DNFSB Chairman Sean Sullivan wrote a letter in June to the federal Office of Management and Budget, encouraging the elimination of the safety board by amending the Atomic Energy Act.
That Sullivan was named chairman of the DNFSB by President Donald Trump in January — and is now embracing the demise of an organization he leads — makes the recommendation particularly troubling.
Never miss a local story.
Rick Schapira, a former deputy general counsel for the safety board, said in a recent story by the Seattle Times: “It’s a pretty shocking letter. One could construe from it that he was appointed to undo the board.”
If that is the case (and that perception will be difficult to shake), then the board is now overly politicized, and that’s not what it should be.
If there are improvements that can be made to how the DNFSB operates, than they should be put in place. But the organization itself should not be abolished, or crippled to the point of being ineffective.

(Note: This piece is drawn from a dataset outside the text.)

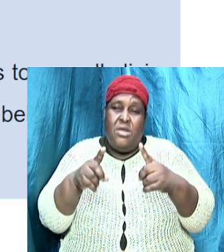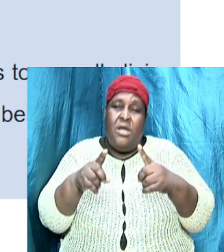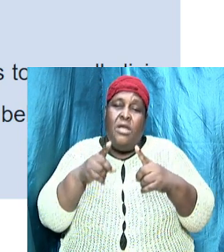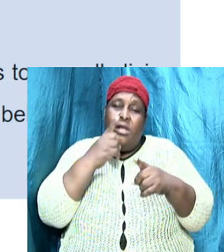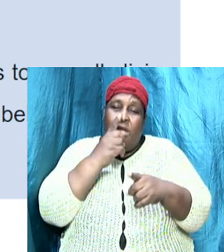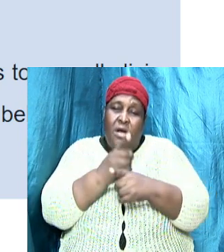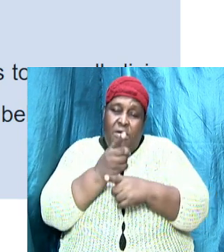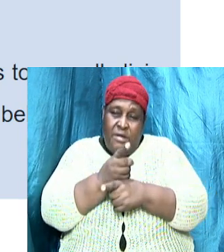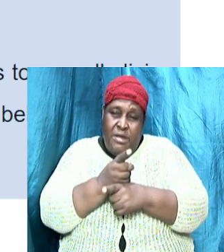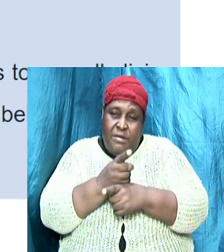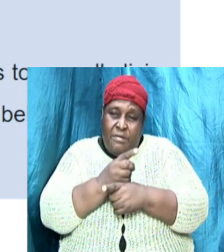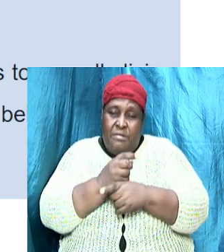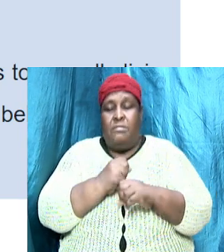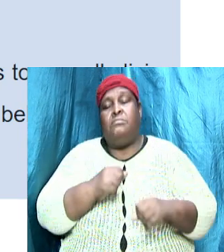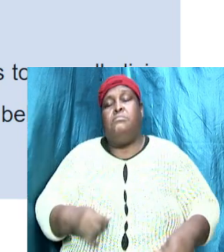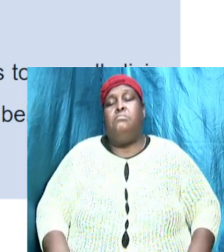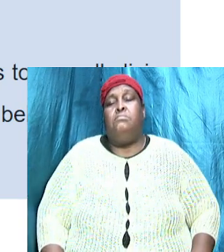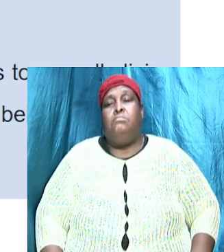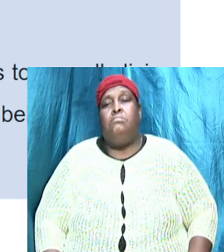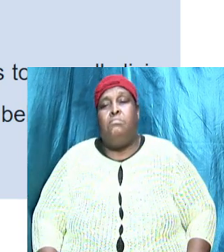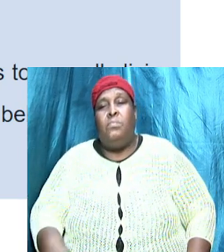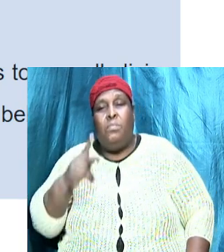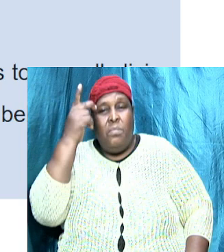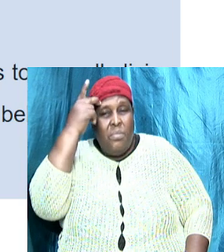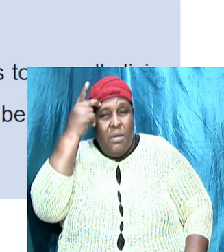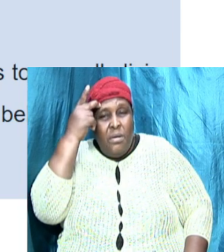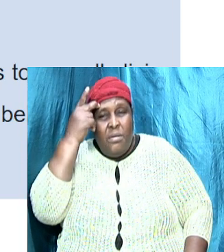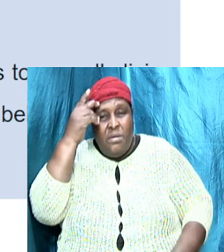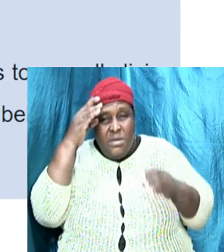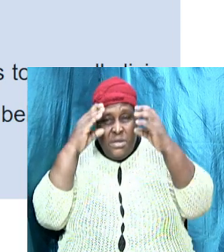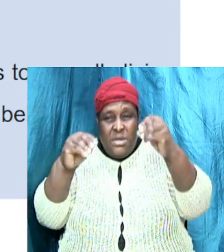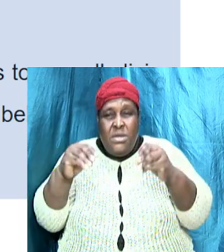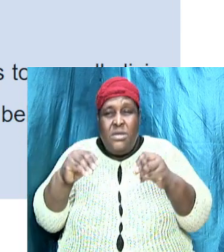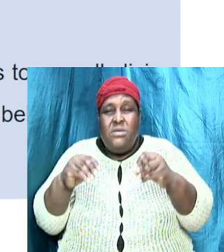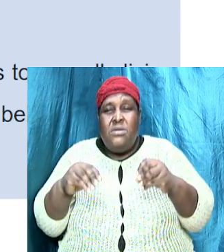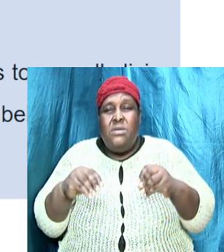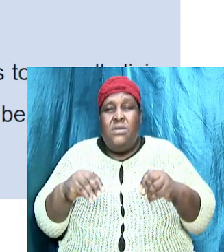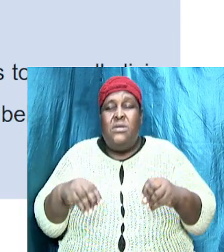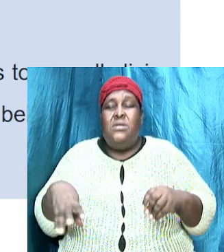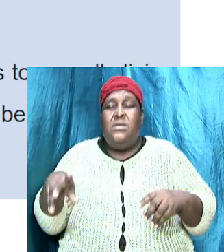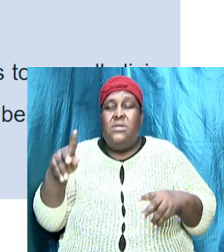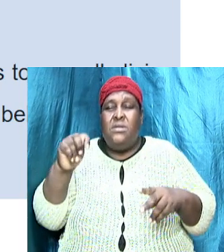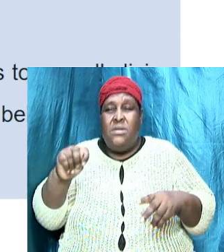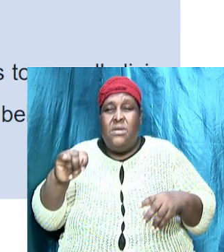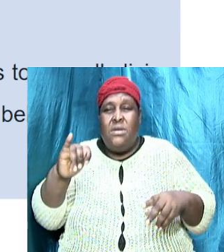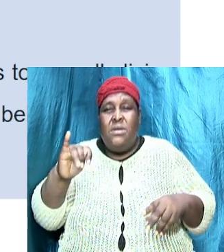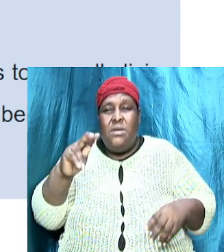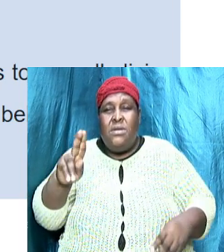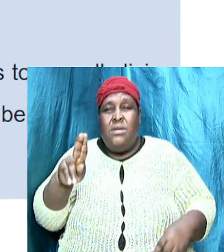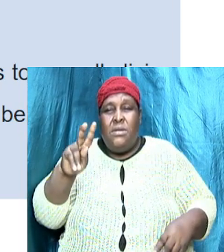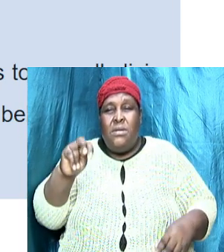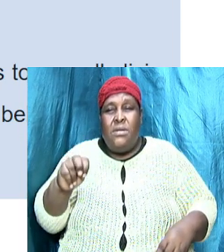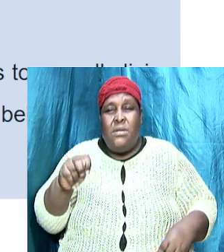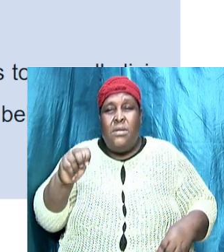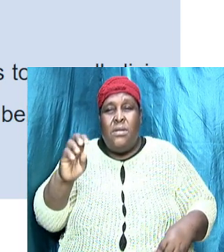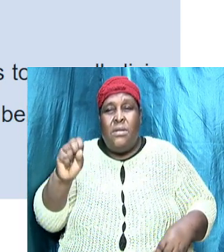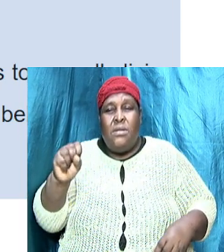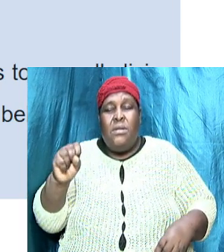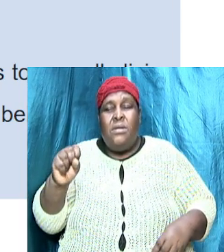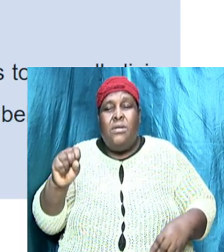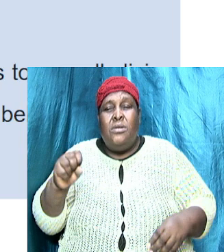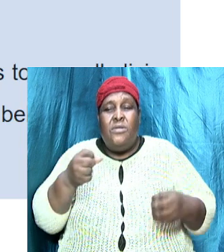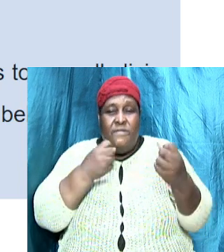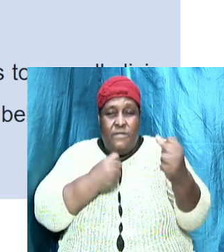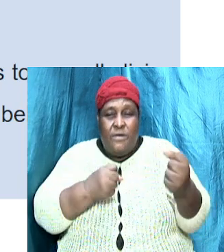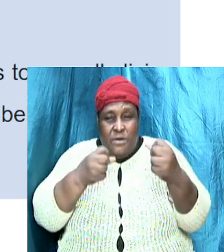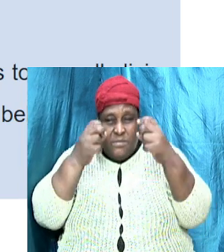charged Titus to teach what accords with sound doctrine, reminding him that such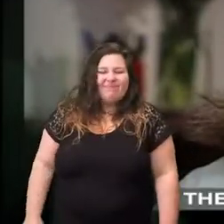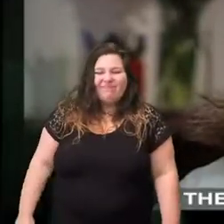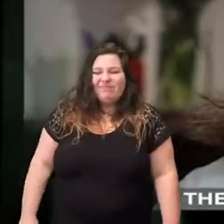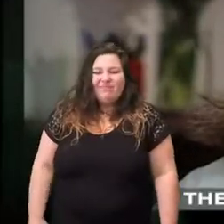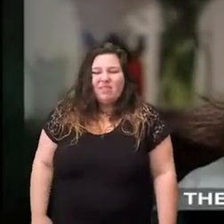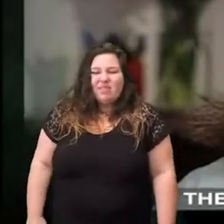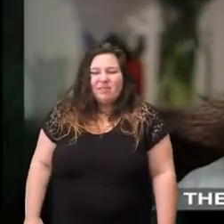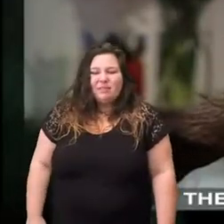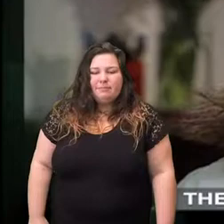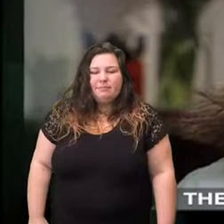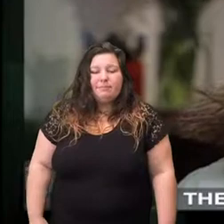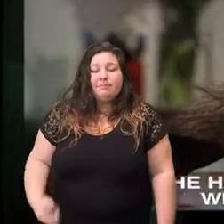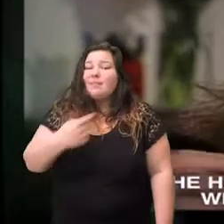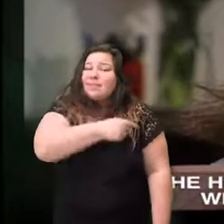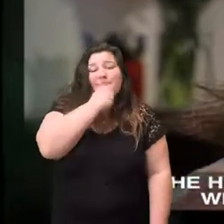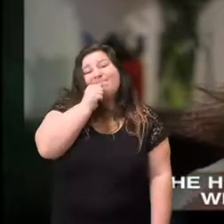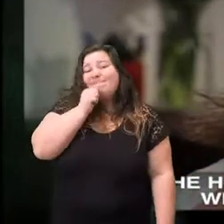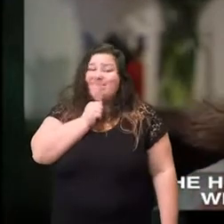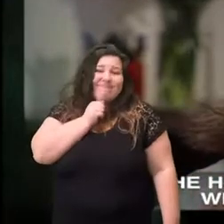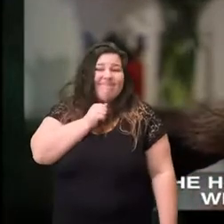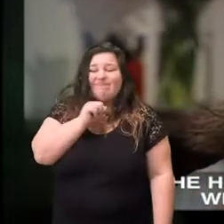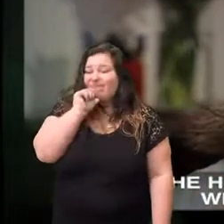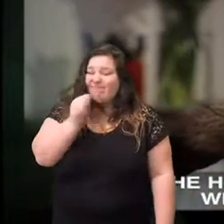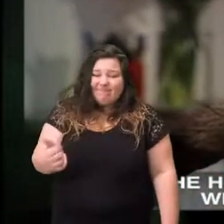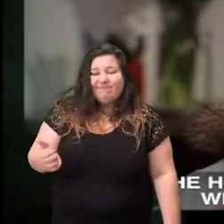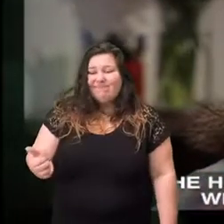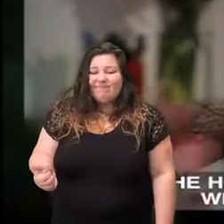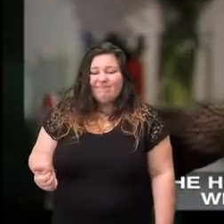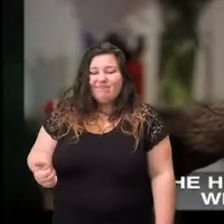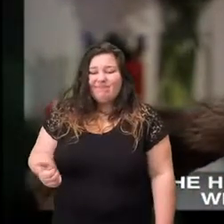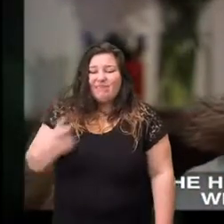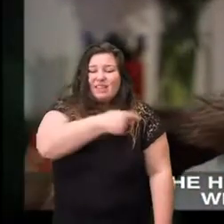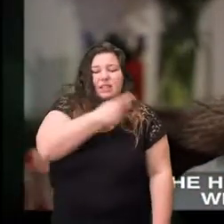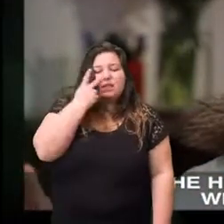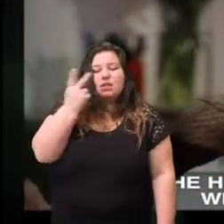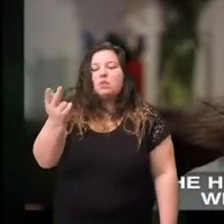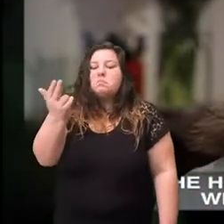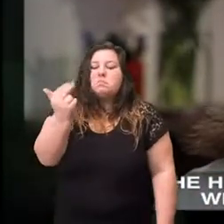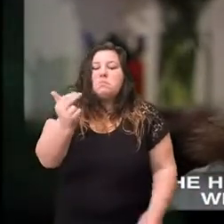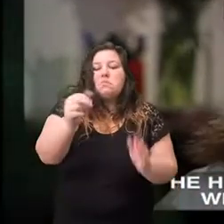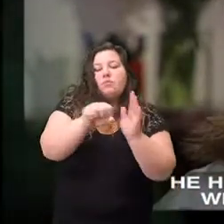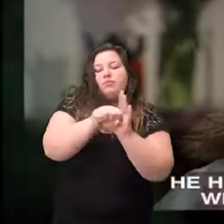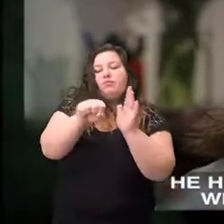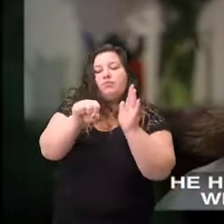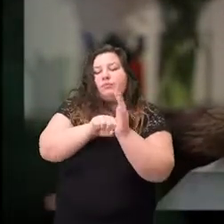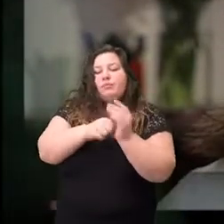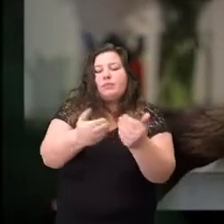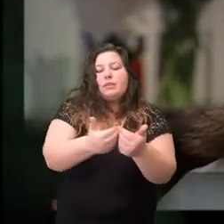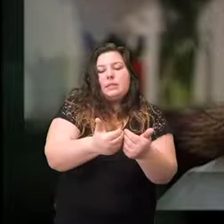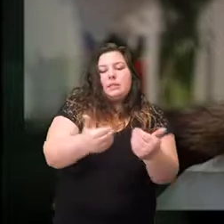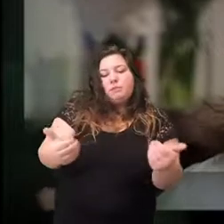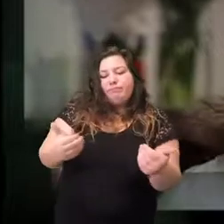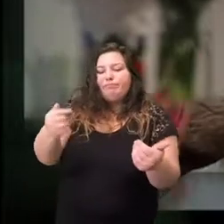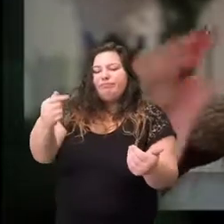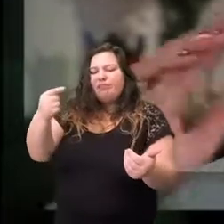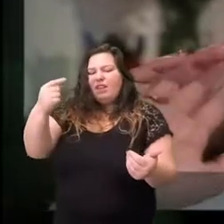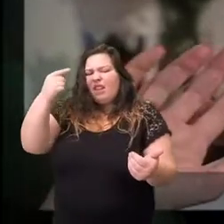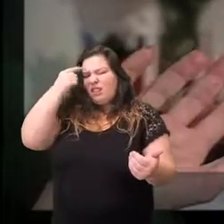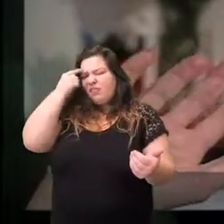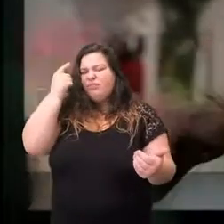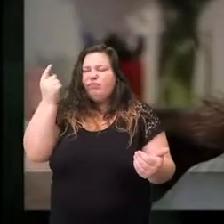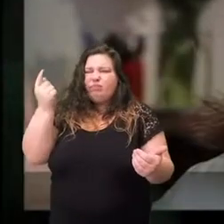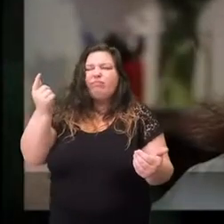America he wants it to be he has no patience whatsoever with this loose agreement he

Even though Trump has made an executive order requiring agencies to come up with a plan to reorganize and reduce the number of federal workers, Sullivan’s easy willingness to let the DNFSB go is unsettling.
He called the nuclear safety board a “relic of the Cold War-era defense establishment” and said, “Although the board may have been helpful in providing adequate protection of public health and safety during its early years, that value today is provided only on the margins, while in the meantime the board’s independence permits the board to create myriad unnecessary costs for the Department of Energy.”
It is true DOE officials and contractors at times have found the nuclear safety board’s oversight exasperating and overcritical.
But the reason the safety board was created by Congress in 1988 was because lawmakers wanted to end DOE’s self-regulation, and protect against the proverbial “fox guarding the henhouse” and “Dracula guarding the blood bank.”
The DNFSB was established as an independent, government watchdog organization within the executive branch. Its founding purpose was to give the public more assurance that DOE’s defense nuclear facilities were constructed, operated and dismantled safely.
That objective is still relevant today.
Sullivan’s letter was made public this fall through a Freedom of Information Act request by the Center for Public Integrity, a nonprofit news agency based in Washington, D.C.
In the letter, he acknowledges he is speaking for himself, and not on behalf of other members of the DNFSB.
The board is made up of five members who are deemed experts in the field of nuclear safety, and who serve five-year terms. They are appointed by the president, and only three members of the same political party are allowed to serve at the same time.
Sullivan, a retired Navy submarine officer and Republican attorney, was appointed in 2012 by Former President Barack Obama before Trump made him chairman this year.
There are three other board members, all Democrats, who have denounced Sullivan’s position, and the other Republican board member has declined to comment, according to the Center for Public Integrity.
The safety board has no power to force DOE to take specific actions, but its reports are public and DOE officials must reply to concerns that are raised.
Sullivan said in his letter that eliminating the board and its staff would save the federal government $31 million a year, which is the motivating factor in his recommendation.
While he writes that DOE has “established its own internal oversight capabilities,” he also notes the safety board is the “only agency providing independent analysis, advice, and recommendations.”
And that is reason enough to keep it going.
Nuclear safety issues are still as frightening now as they were some 30 years ago. The board’s independent mission must be protected and allowed to continue.